→ **Exercise details**: Scan the entries below and give the number of lines containing "Scattergood", with no accompanying words.
---
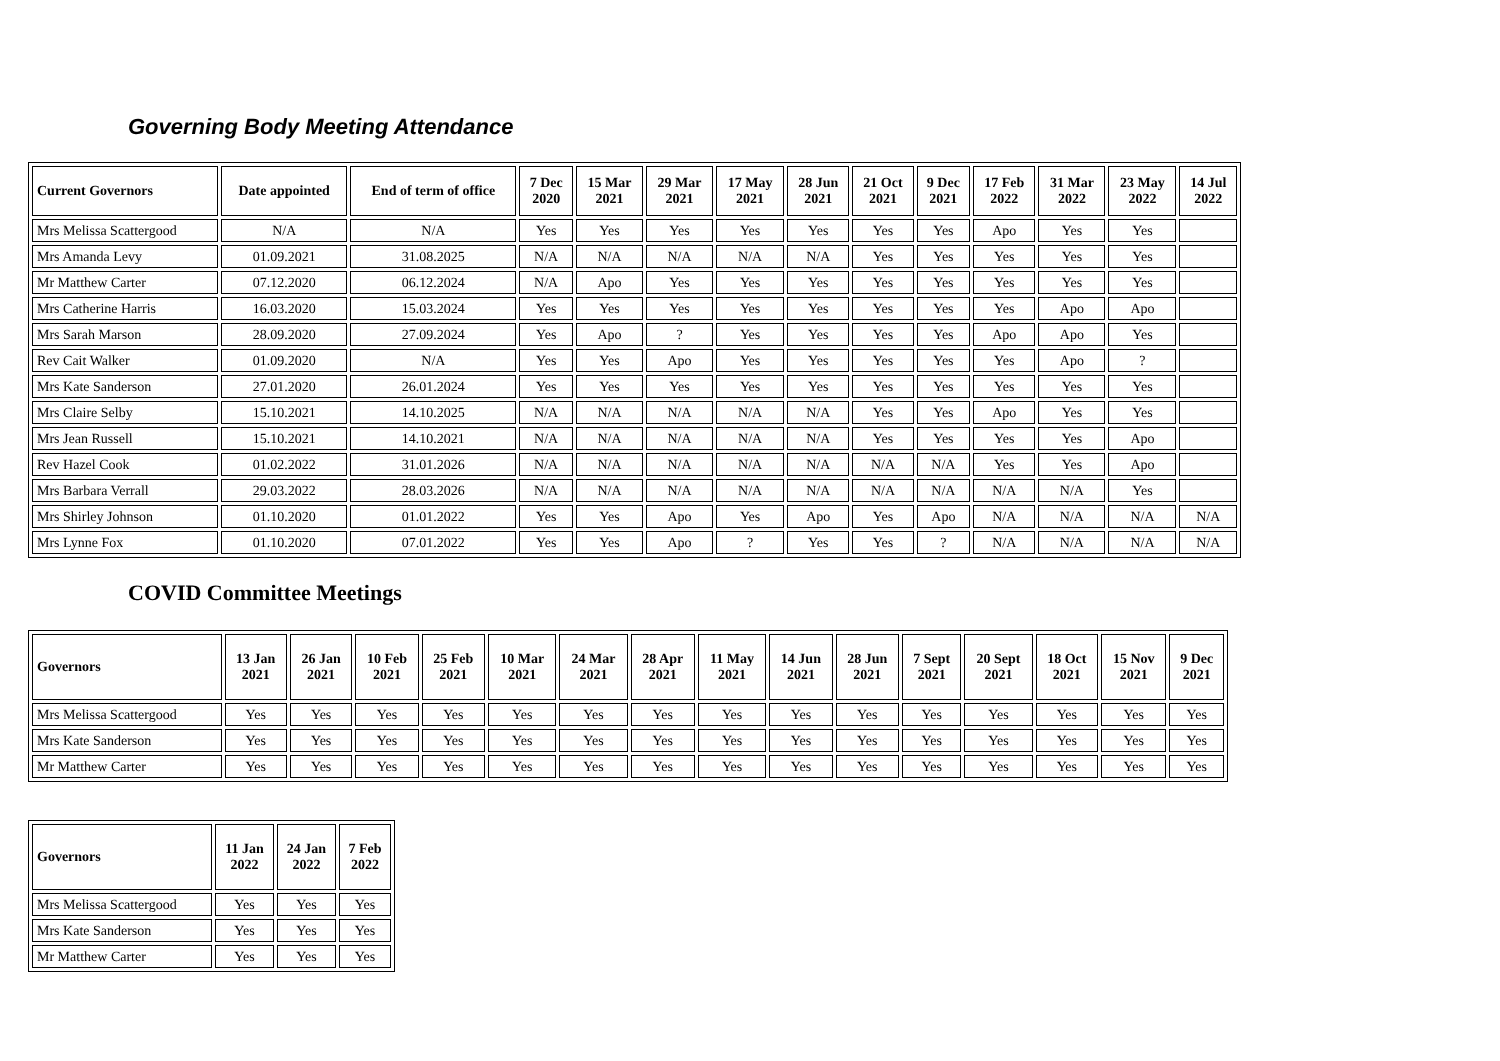Governing Body Meeting Attendance
| Current Governors | Date appointed | End of term of office | 7 Dec 2020 | 15 Mar 2021 | 29 Mar 2021 | 17 May 2021 | 28 Jun 2021 | 21 Oct 2021 | 9 Dec 2021 | 17 Feb 2022 | 31 Mar 2022 | 23 May 2022 | 14 Jul 2022 |
| --- | --- | --- | --- | --- | --- | --- | --- | --- | --- | --- | --- | --- | --- |
| Mrs Melissa Scattergood | N/A | N/A | Yes | Yes | Yes | Yes | Yes | Yes | Yes | Apo | Yes | Yes | |
| Mrs Amanda Levy | 01.09.2021 | 31.08.2025 | N/A | N/A | N/A | N/A | N/A | Yes | Yes | Yes | Yes | Yes | |
| Mr Matthew Carter | 07.12.2020 | 06.12.2024 | N/A | Apo | Yes | Yes | Yes | Yes | Yes | Yes | Yes | Yes | |
| Mrs Catherine Harris | 16.03.2020 | 15.03.2024 | Yes | Yes | Yes | Yes | Yes | Yes | Yes | Yes | Apo | Apo | |
| Mrs Sarah Marson | 28.09.2020 | 27.09.2024 | Yes | Apo | ? | Yes | Yes | Yes | Yes | Apo | Apo | Yes | |
| Rev Cait Walker | 01.09.2020 | N/A | Yes | Yes | Apo | Yes | Yes | Yes | Yes | Yes | Apo | ? | |
| Mrs Kate Sanderson | 27.01.2020 | 26.01.2024 | Yes | Yes | Yes | Yes | Yes | Yes | Yes | Yes | Yes | Yes | |
| Mrs Claire Selby | 15.10.2021 | 14.10.2025 | N/A | N/A | N/A | N/A | N/A | Yes | Yes | Apo | Yes | Yes | |
| Mrs Jean Russell | 15.10.2021 | 14.10.2021 | N/A | N/A | N/A | N/A | N/A | Yes | Yes | Yes | Yes | Apo | |
| Rev Hazel Cook | 01.02.2022 | 31.01.2026 | N/A | N/A | N/A | N/A | N/A | N/A | N/A | Yes | Yes | Apo | |
| Mrs Barbara Verrall | 29.03.2022 | 28.03.2026 | N/A | N/A | N/A | N/A | N/A | N/A | N/A | N/A | N/A | Yes | |
| Mrs Shirley Johnson | 01.10.2020 | 01.01.2022 | Yes | Yes | Apo | Yes | Apo | Yes | Apo | N/A | N/A | N/A | N/A |
| Mrs Lynne Fox | 01.10.2020 | 07.01.2022 | Yes | Yes | Apo | ? | Yes | Yes | ? | N/A | N/A | N/A | N/A |
COVID Committee Meetings
| Governors | 13 Jan 2021 | 26 Jan 2021 | 10 Feb 2021 | 25 Feb 2021 | 10 Mar 2021 | 24 Mar 2021 | 28 Apr 2021 | 11 May 2021 | 14 Jun 2021 | 28 Jun 2021 | 7 Sept 2021 | 20 Sept 2021 | 18 Oct 2021 | 15 Nov 2021 | 9 Dec 2021 |
| --- | --- | --- | --- | --- | --- | --- | --- | --- | --- | --- | --- | --- | --- | --- | --- |
| Mrs Melissa Scattergood | Yes | Yes | Yes | Yes | Yes | Yes | Yes | Yes | Yes | Yes | Yes | Yes | Yes | Yes | Yes |
| Mrs Kate Sanderson | Yes | Yes | Yes | Yes | Yes | Yes | Yes | Yes | Yes | Yes | Yes | Yes | Yes | Yes | Yes |
| Mr Matthew Carter | Yes | Yes | Yes | Yes | Yes | Yes | Yes | Yes | Yes | Yes | Yes | Yes | Yes | Yes | Yes |
| Governors | 11 Jan 2022 | 24 Jan 2022 | 7 Feb 2022 |
| --- | --- | --- | --- |
| Mrs Melissa Scattergood | Yes | Yes | Yes |
| Mrs Kate Sanderson | Yes | Yes | Yes |
| Mr Matthew Carter | Yes | Yes | Yes |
---
→ **Exercise answer**: 3